РАЗЫСКИВАЕТСЯ
Леора Флинт
по подозрению в убийстве
рассказчицы Мел.
На площади один за другим звучат крики негодования, резкие и короткие, как взрывы петард. Ошарашенно моргнув, я ещё раз читаю плакат. Надо бежать, знаю, но стою, будто парализованная леденящим кровь словом… «убийство».
Наконец, будто расслышав призывы разума, тело вновь соглашается повиноваться, и я медленно ухожу с площади, сворачиваю на мощённую булыжником улицу и, оказавшись на безопасном расстоянии от толпы, пускаюсь бегом. Я мчусь домой, каждую минуту ожидая услышать за спиной топот погони.
– Мама, как же так? Она не умерла. Этого не может быть. Скажи мне, скажи, что этого не может быть, – бормочу я сквозь рыдания, уткнувшись маме в плечо.
Никому не спрятаться от проклятия, которое я несу в себе. Всем, кто мне дорог, я приношу зло. Но как же Мел? Она совсем другая – сильная, уверенная, её с детства растили и воспитывали как избранную, наравне с правителями. Отважная рассказчица хладнокровно шла на риск, потому что знала: она не такая, как все, с ней ничего не случится.
– Ты не оставишь меня, правда? – всхлипываю я.
И мама утешает меня, говорит то, что мне так хочется услышать.
– Я никуда не денусь. Я здесь, с тобой, и так будет всегда, – шепчет она.
Её слова нежные и мягкие, их хочется слушать бесконечно, от них тепло, однако, подобно сдобному печенью Себа, они могут вдруг рассыпаться в прах.
Меня ищут. Стучат в дверь и спрашивают маму, где я. Поспешно обыскивают дом. Я пережидаю налёт в потайном уголке, где пряталась в детстве: под самой крышей, в огромном пыльном сундуке.
Когда ищейки уходят, мама умоляет меня отдохнуть, остаться до утра, как следует подумать и решить, что делать дальше. Спорить не хочется, и я соглашаюсь. Мама вскоре засыпает, зарывшись головой в подушку.
«Когда же я в последний раз рисовала? Очень давно».
При свете настольной лампы я устраиваюсь на кровати, поджав ноги, и открываю блокнот Мел. Сглатываю слёзы и нежно касаюсь гладких страниц кончиками пальцев, прежде чем собираюсь с силами провести первую линию. Мне надо подумать. А когда я рисую, думается лучше всего. Прокручивая в голове новую историю о сёстрах, которую записала Мел, я набрасываю иллюстрации. Вот сёстры сидят рядом, и фрагменты их историй возникают один за другим, как в странном танце.

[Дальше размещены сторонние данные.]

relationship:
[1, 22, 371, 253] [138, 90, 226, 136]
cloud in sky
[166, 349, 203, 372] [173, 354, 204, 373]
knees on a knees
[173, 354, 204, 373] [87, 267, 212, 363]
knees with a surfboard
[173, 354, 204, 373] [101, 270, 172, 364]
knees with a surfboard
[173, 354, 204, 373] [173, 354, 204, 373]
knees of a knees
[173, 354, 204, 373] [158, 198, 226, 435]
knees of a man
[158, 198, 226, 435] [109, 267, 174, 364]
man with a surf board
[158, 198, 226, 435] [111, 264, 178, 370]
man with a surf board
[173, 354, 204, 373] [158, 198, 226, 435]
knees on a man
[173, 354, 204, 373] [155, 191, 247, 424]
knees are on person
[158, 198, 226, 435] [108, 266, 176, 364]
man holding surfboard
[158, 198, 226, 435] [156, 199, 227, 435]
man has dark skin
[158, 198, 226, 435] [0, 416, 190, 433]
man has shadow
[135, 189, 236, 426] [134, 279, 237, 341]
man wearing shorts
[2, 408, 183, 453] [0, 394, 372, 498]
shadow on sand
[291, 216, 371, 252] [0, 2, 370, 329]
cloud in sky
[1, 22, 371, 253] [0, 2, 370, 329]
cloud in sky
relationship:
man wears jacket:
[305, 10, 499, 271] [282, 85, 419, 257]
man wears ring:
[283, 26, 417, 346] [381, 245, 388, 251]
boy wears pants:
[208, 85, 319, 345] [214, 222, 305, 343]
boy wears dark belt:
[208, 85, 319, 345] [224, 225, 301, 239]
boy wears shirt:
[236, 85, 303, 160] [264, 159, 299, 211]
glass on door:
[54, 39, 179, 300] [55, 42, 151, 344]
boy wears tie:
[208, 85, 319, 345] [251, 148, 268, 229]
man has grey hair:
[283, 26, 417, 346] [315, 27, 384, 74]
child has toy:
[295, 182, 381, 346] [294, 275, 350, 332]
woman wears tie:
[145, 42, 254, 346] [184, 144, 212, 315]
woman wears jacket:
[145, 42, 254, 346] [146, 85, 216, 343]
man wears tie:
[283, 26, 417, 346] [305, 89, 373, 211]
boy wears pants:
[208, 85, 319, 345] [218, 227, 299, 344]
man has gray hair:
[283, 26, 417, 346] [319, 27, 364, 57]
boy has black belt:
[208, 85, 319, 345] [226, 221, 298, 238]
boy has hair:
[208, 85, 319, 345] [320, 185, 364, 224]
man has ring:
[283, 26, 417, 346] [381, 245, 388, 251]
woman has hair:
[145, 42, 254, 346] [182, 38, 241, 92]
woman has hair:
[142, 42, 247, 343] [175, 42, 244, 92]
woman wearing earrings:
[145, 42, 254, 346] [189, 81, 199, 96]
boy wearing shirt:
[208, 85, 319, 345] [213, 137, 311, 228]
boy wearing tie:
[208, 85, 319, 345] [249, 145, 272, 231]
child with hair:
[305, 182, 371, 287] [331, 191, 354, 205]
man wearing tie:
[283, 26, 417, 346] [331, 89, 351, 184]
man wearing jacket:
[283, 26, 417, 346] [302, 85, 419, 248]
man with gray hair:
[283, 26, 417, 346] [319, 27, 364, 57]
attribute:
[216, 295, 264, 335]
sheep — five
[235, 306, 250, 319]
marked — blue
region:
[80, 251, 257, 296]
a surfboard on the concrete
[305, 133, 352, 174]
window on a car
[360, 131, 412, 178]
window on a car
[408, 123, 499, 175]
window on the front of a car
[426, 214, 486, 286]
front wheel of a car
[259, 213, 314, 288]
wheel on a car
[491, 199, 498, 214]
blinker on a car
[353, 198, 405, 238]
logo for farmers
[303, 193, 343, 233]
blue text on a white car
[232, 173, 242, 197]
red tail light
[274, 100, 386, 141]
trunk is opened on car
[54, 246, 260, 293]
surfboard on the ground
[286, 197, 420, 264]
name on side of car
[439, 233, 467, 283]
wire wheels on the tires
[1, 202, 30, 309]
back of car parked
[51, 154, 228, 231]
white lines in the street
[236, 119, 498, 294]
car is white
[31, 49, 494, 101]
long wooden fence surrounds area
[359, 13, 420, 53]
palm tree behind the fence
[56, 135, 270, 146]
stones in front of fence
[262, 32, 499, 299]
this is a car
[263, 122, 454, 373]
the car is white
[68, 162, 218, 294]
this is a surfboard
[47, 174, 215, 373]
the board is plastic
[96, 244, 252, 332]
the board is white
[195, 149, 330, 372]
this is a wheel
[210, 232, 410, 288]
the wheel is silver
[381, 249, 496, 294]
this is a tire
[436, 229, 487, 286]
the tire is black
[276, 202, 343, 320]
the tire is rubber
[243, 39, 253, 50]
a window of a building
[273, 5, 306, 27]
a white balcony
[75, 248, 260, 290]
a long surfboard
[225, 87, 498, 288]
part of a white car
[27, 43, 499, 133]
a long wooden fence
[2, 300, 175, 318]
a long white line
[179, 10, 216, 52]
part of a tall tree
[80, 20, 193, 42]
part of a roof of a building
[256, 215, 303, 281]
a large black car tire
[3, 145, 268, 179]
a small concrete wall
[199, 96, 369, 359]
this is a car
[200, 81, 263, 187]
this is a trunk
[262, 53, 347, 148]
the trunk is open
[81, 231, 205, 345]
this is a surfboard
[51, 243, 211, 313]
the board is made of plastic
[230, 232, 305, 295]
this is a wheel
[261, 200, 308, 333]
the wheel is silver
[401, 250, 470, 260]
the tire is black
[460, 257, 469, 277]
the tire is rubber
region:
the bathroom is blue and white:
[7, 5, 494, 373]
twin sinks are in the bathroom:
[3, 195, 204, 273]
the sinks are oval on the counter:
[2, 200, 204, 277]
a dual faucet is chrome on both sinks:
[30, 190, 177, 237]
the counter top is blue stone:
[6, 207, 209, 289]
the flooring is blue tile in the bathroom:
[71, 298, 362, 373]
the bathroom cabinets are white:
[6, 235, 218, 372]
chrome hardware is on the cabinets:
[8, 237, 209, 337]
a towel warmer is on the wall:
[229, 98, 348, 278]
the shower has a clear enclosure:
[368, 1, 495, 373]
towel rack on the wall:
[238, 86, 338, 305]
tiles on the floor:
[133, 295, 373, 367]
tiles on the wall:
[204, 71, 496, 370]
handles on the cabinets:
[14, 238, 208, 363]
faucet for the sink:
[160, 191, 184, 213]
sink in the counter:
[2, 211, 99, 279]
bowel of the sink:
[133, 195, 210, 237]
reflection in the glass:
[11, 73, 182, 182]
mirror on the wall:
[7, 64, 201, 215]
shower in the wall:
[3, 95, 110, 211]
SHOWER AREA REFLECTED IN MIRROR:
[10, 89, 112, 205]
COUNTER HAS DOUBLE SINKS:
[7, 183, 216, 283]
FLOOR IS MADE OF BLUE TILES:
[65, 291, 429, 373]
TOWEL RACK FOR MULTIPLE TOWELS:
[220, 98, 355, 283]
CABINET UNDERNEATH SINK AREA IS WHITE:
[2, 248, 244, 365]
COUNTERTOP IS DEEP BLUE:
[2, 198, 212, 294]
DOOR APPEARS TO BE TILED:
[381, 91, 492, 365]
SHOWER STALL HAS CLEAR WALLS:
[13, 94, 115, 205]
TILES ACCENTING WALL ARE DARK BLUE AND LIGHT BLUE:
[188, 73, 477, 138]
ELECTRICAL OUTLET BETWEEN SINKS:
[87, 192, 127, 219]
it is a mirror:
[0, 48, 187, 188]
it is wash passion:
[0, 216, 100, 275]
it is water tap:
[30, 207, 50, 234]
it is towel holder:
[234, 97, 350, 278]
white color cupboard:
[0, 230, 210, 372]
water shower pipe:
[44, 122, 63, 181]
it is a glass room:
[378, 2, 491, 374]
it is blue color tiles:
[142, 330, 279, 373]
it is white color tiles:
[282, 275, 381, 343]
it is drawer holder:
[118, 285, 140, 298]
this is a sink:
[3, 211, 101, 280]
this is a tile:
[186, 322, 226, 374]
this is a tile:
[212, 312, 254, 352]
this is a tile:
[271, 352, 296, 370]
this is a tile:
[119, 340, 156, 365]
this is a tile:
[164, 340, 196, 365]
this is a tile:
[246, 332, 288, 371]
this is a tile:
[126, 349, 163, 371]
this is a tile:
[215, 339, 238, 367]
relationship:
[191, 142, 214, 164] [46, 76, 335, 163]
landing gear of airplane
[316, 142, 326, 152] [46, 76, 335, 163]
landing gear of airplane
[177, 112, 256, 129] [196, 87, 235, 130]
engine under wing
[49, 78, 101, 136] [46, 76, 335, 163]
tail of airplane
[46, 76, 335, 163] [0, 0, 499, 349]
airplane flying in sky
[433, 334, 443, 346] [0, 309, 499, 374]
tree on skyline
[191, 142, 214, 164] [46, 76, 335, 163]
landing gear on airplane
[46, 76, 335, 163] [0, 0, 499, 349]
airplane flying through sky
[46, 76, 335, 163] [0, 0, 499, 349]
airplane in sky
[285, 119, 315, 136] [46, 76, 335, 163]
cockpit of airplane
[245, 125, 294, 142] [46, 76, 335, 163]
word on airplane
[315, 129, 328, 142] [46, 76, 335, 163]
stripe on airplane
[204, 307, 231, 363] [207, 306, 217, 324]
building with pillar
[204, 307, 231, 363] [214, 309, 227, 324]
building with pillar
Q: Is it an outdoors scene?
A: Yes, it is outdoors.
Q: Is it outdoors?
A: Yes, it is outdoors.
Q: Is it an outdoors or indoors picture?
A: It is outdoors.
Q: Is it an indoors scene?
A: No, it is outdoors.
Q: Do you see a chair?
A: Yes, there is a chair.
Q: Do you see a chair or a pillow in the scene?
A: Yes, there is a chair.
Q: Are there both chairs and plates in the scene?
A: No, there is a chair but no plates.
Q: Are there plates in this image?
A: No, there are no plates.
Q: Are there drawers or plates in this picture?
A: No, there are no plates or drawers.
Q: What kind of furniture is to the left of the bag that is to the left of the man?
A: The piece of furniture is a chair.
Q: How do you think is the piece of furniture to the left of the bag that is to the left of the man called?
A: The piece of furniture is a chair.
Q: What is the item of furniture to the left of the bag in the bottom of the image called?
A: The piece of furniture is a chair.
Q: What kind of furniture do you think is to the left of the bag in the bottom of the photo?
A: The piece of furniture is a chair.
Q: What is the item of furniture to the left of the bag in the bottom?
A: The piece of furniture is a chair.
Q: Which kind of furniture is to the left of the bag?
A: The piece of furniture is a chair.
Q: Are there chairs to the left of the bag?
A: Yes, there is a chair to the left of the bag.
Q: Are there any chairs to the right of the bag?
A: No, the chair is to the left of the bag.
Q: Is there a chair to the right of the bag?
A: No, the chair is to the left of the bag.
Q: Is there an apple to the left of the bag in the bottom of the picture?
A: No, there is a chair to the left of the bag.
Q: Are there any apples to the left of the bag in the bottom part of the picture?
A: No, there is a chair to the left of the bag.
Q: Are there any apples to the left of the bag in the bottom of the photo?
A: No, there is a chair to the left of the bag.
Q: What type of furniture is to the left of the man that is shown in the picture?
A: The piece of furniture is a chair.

Сначала образы сталкиваются, звучат диссонансом, как разные мнения и противоположные взгляды на одни и те же события. На левой половине страницы – отец улыбается и трогательно взмахивает рукой в такт песне, которую поёт дочь. На другой половине – ужасный монстр неистово рычит над дрожащей всем телом девочкой. Чем дольше я думаю и рисую, тем больше возникает гармонии в образах на белых листах блокнота. Вот домик в лесу под сенью высоких деревьев, торчащие во все стороны ветви постепенно тянутся друг к другу, сплетаются в покрывало, в карандашных росчерках угадываются длинные локоны, волна за волной свитые в косы.
«Если плакат на площади лжёт в одном, то разве не может он лгать и в другом? Что, если Мел жива? Да, мэр Лонгсайт и Джек Минноу предпочли бы видеть рассказчицу мёртвой, и у них на то найдётся тысяча причин. Мел долгие годы пользовалась их доверием как равная. Рассказчица слишком много знает и о мэре, и о его помощнике, ей известны все их секреты. Конечно, они без колебаний заставили бы её замолчать. Однако, пока я не увижу тело или книгу из кожи рассказчицы, ничто не убедит меня в её смерти. Впрочем, строго говоря, у меня нет причин менять планы: будь Мел на том свете или на этом, она предпочла бы видеть, как я сражаюсь».
Вытирая мокрые от слёз щёки, я на цыпочках крадусь вниз, за сумкой. Потом так же осторожно проскальзываю в мамину спальню и кладу папину книгу на подушку. Пусть, открыв глаза, мама сразу же её увидит.
Глава тридцать третья
Я просыпаюсь в предрассветных сумерках, точно зная, что делать. Всё из-за того, что правила изменились, а я всё та же. Я играю в другую игру. Глупо пытаться предугадать шаги мэра Лонгсайта, основываясь на том, каким он был раньше, когда власть означала для него превосходство во всём. Тогда мэр воплощал в себе силу, мудрость, всё самое лучшее. И его целью – что вполне логично – было уничтожение пустых. Разве это не отличный способ доказать силу и объявить о своих намерениях?